Local bartenders juggle two jobs

Michelle Chupp, a sophomore physical therapy Lake Land student bartends at Brick house Bar an Grill as a parttime job while attending Eastern. She also works at Dirty’s Bar and Grill. She says that she “enjoys talking to customers most of all.”

Justin Brown

Michelle Chupp, a sophomore physical therapy Lake Land student bartends at Brick house Bar an Grill as a parttime job. She also works at Dirty’s Bar and Grill. She says that she “enjoys talking to customers most of all.”

Mallory Kutnick, Campus Reporter

The color-changing countertop slowly shifts between jade, aqua, sapphire and periwinkle. The cool hues reflect in the faces of the few customers chatting at the bar as Michelle Chupp pours their drinks.

This particular Thursday afternoon, the Brick House Bar & Grill located in the Unique Suites Hotel on Lincoln Avenue borders on empty. With so few patrons, Chupp engages them in conversation and playful banter.

“It’s fun to be able to talk to people,” the physical therapy student from Lake Land College said.

Chupp has tended the bar at the Brick House since July on top of a management position at Dirty’s Bar and Grill, where she has been employed for nearly two years.
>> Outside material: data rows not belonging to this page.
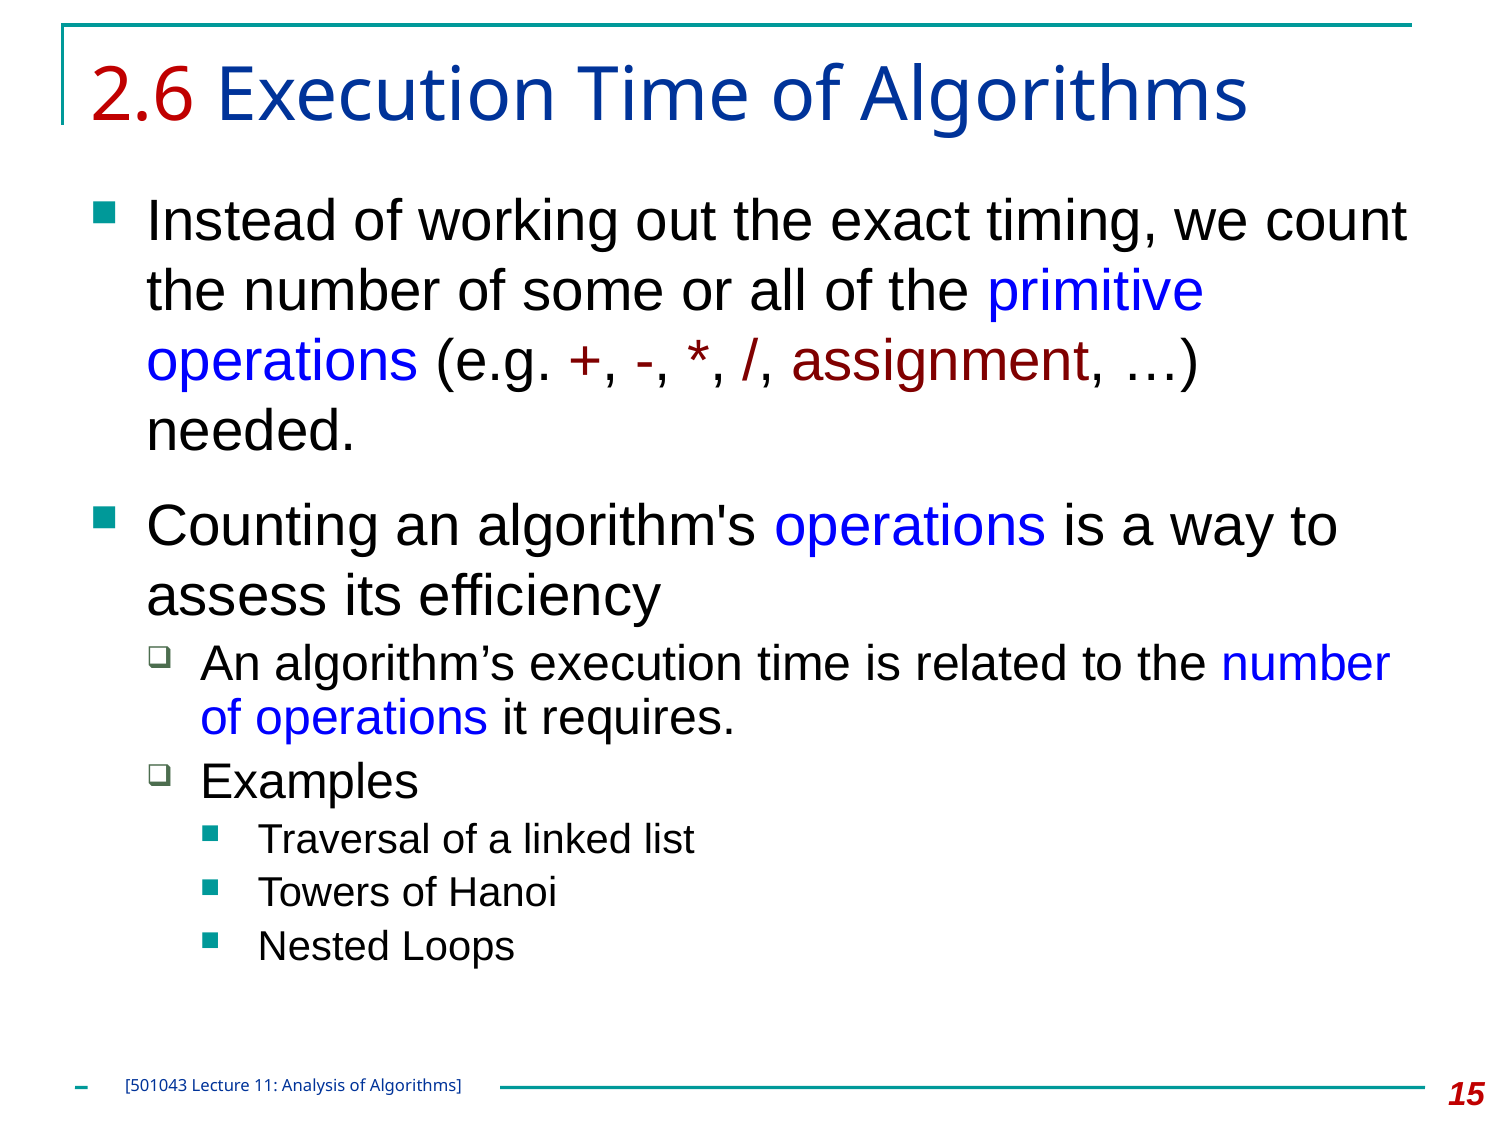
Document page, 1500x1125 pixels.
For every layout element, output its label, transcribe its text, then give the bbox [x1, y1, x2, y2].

list Instead of working out the exact timing, we count the number of some or all of the primitive operations (e.g. +, -, *, /, assignment, …) needed. Counting an algorithm's operations is a way to assess its efficiency An algorithm’s execution time is related to the number of operations it requires. Examples Traversal of a linked list Towers of Hanoi Nested Loops [74, 174, 1426, 1063]
slide_number 15 [1400, 1065, 1500, 1125]
text_box [501043 Lecture 11: Analysis of Algorithms] [87, 1074, 500, 1100]
title 2.6 Execution Time of Algorithms [74, 37, 1426, 168]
She works Thursday mornings and afternoons at Dirty’s and Tuesday, Thursday and Saturday evenings at the Brick House.

“I live here,” she joked. “I need a room.”
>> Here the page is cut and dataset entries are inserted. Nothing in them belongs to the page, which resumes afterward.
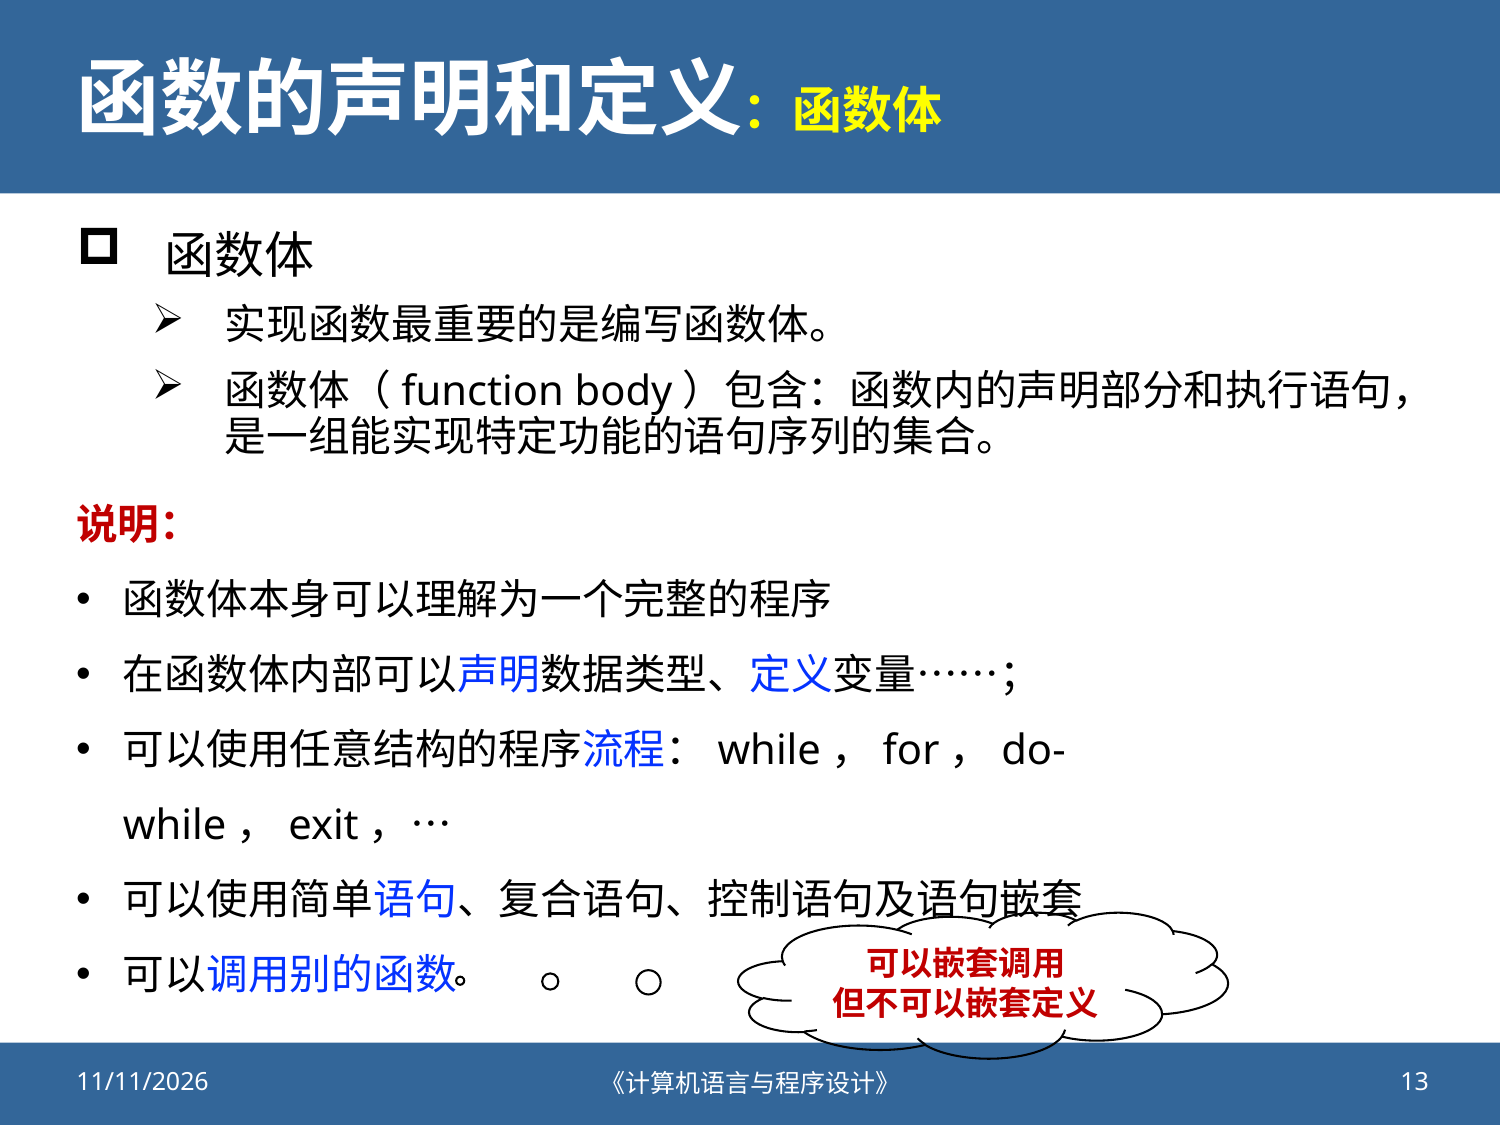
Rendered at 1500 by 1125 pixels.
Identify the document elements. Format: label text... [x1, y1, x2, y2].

text_box 可以嵌套调用 但不可以嵌套定义 [541, 972, 560, 991]
text_box 可以嵌套调用 但不可以嵌套定义 [736, 911, 1230, 1060]
text_box 说明： 函数体本身可以理解为一个完整的程序 在函数体内部可以声明数据类型、定义变量……； 可以使用任意结构的程序流程：while，for，do-while，exit，… 可以使用简单语句、复合语句、控制语句及语句嵌套 可以调用别的函数 [61, 465, 1318, 1006]
footer 《计算机语言与程序设计》 [480, 1052, 1021, 1113]
text_box 可以嵌套调用 但不可以嵌套定义 [635, 969, 662, 996]
title 函数的声明和定义：函数体 [61, 27, 1441, 177]
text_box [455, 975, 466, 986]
list 函数体 实现函数最重要的是编写函数体。 函数体（function body）包含：函数内的声明部分和执行语句，是一组能实现特定功能的语句序列的集合。 [61, 209, 1441, 1002]
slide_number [61, 1052, 422, 1113]
slide_number 13 [1084, 1052, 1444, 1113]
Leaving work at 1 a.m. is just another Tuesday – or Thursday or Saturday – for Chupp. She spends more in a single day working the Brick House bar than managing Dirty’s.

“Mornings are not as long,” said Chupp, who works five hours at Dirty’s and up to nine at the Brick House.
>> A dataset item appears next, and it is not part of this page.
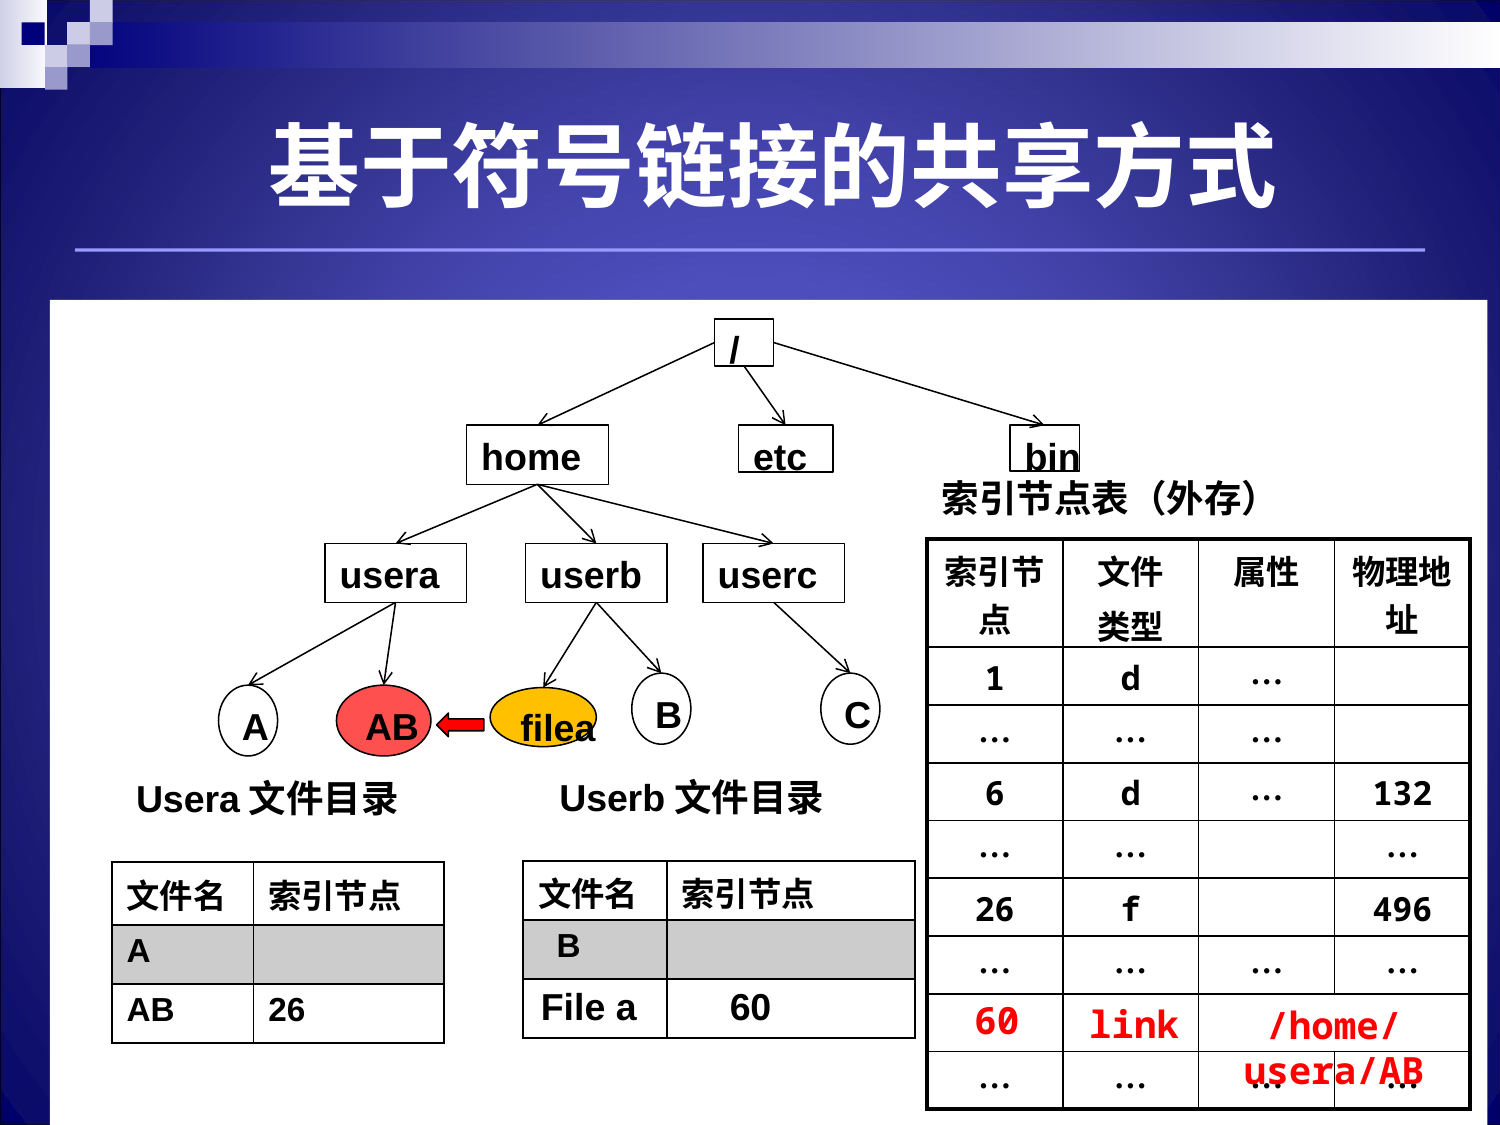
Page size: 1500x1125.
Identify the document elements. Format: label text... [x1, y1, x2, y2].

Chupp takes exclusively online classes, freeing up her schedule to allow her the time to work both jobs.

She is not the only one employed at both Dirty’s and the Brick House. When he is not tending the colorful bar of the Brick House, 2014 psychology alumnus Sawyer Howe can be found pouring drinks for up to nine hours at Dirty’s.

Howe enjoys making drinks and experimenting with the beverages. “I think it’s fun,” he said. “(But) sometimes people are specific or picky about how they want their drinks. They want it a very specific way.”

Howe has worked at the Brick House since October and Dirty’s since May.

For some employees, working at the Brick House is more than just a job. Though in the midst of enjoying some time off, bartender Bobbie Jo Staley, a senior psychology major, returned to her workplace for a drink and some banter with Michael Taylor, who manages The Penalty Box Bar and Grill.

“He contributes to the students of EIU’s alcoholic welfare,” Staley teased.

A Brick House bartender for nearly two years, Staley does not work at Dirty’s. Instead, she came from farther down the road in Carbondale.

She said she prefers her job here in Charleston, though.

“The tips were insanely bad,” she reflected on her time mixing drinks downstate.

Staley said the Carbondale crowd was larger than Charleston’s. She said she had to make more drinks more swiftly than she does now, meaning she had to cut back on the care she now puts into each glass.

Closer to campus, Marty’s Bar and Grill runs the gamut from emptier than the Brick House to wild and busy, bartender Shelby Phipps said.

A December communication studies graduate, Phipps said the Fourth Street pub is more popular by nightfall than it is during the day. Despite opening at 11 a.m., Marty’s was completely devoid of customers in the afternoon.

Like Howe, Staley and Taylor enjoy experimenting with beverages. “It’s art and science,” Taylor said.

Even for Staley, though, work does mean downsides are inevitable. “I don’t like doing the dishes,” she said.

She also dislikes having to cut customers off, the protocol of refusing to serve customers who are too drunk, even if it is for their own good. “I hate being a Debbie Downer,” she said.

Staley said she treasures both meeting new people and catching up with regulars. “It helps build a network,” she said.

But Staley is proud of more than just her hospitality. She has been practicing several party tricks, including throwing ice cubes and catching them in glasses behind her back.

“I can’t wait to get to work now and try throwing ice,” Taylor said.